Nowadays, enterprises have recently entered a new era which is characterized by the exploration of Big Data to uncover yet unreachable knowledge. Big Data concerns massive data sets in the range of exabytes — highly variable, complex, and growing data sets from multiple data sources with difficulties of storing, analyzing, and visualizing for further processes. With the rapid development of networking, data storage, and data collection capacity, Big Data is now swiftly expanding in various domains, including manufacturing, healthcare, and retail, by the increasing volume and detail of information captured by companies, the rise of social media, and the Internet of Things. The process of researching massive amounts of data reveals hidden patterns and enables companies to gain richer and deeper insights into invaluable information. The result of Big Data analytics underpins new waves of productivity growth, innovation, and becomes a key basis for competition.
However, a vast number of Big Data technology vendors has emerged providing technologies to support companies for harnessing the intended value of Big Data.
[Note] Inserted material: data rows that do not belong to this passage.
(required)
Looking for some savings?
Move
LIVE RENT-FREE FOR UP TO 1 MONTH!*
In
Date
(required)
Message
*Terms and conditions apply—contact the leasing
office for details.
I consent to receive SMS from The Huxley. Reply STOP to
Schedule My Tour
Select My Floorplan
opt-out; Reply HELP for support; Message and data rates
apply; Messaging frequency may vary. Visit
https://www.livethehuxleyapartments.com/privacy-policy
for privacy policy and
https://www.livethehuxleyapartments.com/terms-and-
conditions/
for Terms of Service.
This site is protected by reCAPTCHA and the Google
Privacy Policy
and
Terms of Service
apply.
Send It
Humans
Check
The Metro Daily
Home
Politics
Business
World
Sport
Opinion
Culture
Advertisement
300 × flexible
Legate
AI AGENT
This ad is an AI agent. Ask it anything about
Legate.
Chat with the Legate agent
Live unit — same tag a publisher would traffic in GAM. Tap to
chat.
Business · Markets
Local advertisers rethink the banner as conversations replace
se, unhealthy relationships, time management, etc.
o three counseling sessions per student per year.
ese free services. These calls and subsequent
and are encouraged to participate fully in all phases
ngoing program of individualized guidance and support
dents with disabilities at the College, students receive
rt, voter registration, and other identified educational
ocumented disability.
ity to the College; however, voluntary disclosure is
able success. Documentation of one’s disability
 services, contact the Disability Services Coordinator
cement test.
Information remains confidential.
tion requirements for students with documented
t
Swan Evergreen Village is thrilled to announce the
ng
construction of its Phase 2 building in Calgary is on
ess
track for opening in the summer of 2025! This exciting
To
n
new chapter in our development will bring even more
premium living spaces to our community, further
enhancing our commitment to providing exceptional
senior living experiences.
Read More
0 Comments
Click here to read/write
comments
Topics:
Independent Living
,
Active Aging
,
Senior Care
Within the huge Big Data vendor landscape, companies seek end-to-end solutions that can store, analyze, and visualize mass data quickly and reliably. The open-source Elasticsearch, Logstash, and Kibana (ELK) stack developed by Elastic is a search-based data discovery tool that provides a promising set of tools that can be used for near real-time analytics and fast full-text searches. It helps to glean actionable insights from almost any type of structured and unstructured data from almost any data source and faces the daunting task of harnessing the intended value of Big Data. Since the challenges in Big Data technology selection are non-trivial, evaluating the applicability of the ELK stack for different Big Data use cases seems inevitable.
The goal of this master’s thesis is to assess the applicability of the ELK stack for various Big Data use cases. For that reason, this work aims to juxtapose the ELK stack in opposition to related search-based data discovery tools and to crystallize out its key features and capabilities by conducting a structured literature review and a descriptive study. Within the scope of four experiments, the ELK stack is implemented and its performance is assessed by various performance benchmarks. Based on the results of the experiments, distinct characteristics of the ELK stack are elicited. These characteristics indicate strengths and weaknesses of the ELK stack and provide guidance for better decision making in Big Data technology adoption.